Demography changes in India: the elderly are on the rise

A study on the future composition of the Indian population issued by the Ministry of Finance.  According to experts, in 2041 the number of young people between 0 and 19 will be 25% of the total, in decline compared to 41% in 2011. Classes will be less numerous, so classrooms must be joined. Need to increase the retirement age, set at 60 for public officials.


New Delhi (AsiaNews / Agencies) - The Indian population is growing older, has fewer children and the number of elderly people is growing.  This is what the Ministry of Finance experts say, in a report presented in Parliament on June 4.  Given the aging of its population, analysts advise, the government must start thinking about a different school system and increasing the retirement age.

The study is part of the Economic Survey 2018-2019 and is entitled "India's Demography at 2040: Planning Public Good Provision for the 21st Century".  According to the data, in 2040 the Indians over 60 will be 239.4 million, a net increase compared to 104.2 million in 2011. In practice, the number of elderly will grow from 8.6% in 2011 to 16% in 2041.  As for young people, the population between 0 and 19 will be 25% of the total, in decline compared to 41% in 2011.

The survey predicts a sharp change in the country's demography, which has so far grown with record numbers.  In 1970, the total population was just over 500 million;  in 2011, about 1.2 billion;  in 2019 it is 1.36 billion.  According to forecasts, the pace of growth will slacken: it will be 1% in 2021-2031 and 0.5% between 2031 and 2041.

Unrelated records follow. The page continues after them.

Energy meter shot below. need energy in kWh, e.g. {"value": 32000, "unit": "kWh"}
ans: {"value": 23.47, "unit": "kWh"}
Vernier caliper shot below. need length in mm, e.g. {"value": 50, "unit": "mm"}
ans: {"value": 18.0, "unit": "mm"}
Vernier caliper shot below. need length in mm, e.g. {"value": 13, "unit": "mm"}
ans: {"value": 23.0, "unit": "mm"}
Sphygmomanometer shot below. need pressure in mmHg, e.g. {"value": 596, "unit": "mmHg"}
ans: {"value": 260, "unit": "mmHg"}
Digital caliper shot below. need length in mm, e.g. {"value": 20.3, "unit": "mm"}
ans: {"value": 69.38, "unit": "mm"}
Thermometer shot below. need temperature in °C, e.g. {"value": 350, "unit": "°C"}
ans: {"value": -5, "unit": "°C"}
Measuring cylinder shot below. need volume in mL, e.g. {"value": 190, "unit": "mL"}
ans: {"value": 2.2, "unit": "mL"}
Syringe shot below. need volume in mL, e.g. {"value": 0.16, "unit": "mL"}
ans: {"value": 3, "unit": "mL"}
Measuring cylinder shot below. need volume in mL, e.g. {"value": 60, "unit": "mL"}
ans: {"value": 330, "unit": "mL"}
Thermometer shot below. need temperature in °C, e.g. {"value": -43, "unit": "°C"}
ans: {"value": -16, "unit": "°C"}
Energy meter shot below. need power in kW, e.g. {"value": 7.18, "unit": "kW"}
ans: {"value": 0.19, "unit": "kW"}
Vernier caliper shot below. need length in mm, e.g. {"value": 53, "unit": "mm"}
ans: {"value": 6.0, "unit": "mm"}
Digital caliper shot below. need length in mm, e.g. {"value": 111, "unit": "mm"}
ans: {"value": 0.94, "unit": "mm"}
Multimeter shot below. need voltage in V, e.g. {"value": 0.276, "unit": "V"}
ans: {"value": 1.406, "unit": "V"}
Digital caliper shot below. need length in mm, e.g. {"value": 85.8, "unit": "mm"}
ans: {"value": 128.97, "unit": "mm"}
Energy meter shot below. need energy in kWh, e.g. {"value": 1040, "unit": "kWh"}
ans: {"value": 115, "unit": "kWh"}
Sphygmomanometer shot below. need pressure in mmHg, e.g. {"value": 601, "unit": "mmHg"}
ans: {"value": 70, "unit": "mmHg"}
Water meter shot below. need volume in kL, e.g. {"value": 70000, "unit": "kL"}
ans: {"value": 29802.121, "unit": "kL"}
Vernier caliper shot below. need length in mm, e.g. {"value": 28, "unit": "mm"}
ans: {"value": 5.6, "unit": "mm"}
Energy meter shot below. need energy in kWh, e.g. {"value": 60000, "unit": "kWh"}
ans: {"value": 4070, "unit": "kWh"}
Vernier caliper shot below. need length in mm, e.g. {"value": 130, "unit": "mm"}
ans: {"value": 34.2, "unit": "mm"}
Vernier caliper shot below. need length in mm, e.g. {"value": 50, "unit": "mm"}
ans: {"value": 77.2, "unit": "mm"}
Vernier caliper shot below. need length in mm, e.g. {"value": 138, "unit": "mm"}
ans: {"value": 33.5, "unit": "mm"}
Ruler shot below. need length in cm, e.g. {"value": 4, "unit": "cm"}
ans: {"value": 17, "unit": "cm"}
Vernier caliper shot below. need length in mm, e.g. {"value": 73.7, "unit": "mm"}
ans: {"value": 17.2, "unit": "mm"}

The expert analysis shows above all a decline in the population between 0 and 14 years.  An implication of the demographic decline is already visible in the composition of the classes.  For example, in the states of Himachal Pradesh, Uttarakhand, Andhra Pradesh and Madhya Pradesh 40% of primary schools have less than 50 students enrolled.  These numbers, the study suggests, should lead to a change in the educational system, unifying the schools.

As for the increase in the elderly, the aging of the population (as is aready the case in  Western countries and in China) would weigh on the pension system.  Taking into account that the retirement age of civil servants is 60, says the head of economists Krishnamurthy Subramanian, it is clear that a reform of the pension and social security system is necessary, as well as greater investments in the health sector.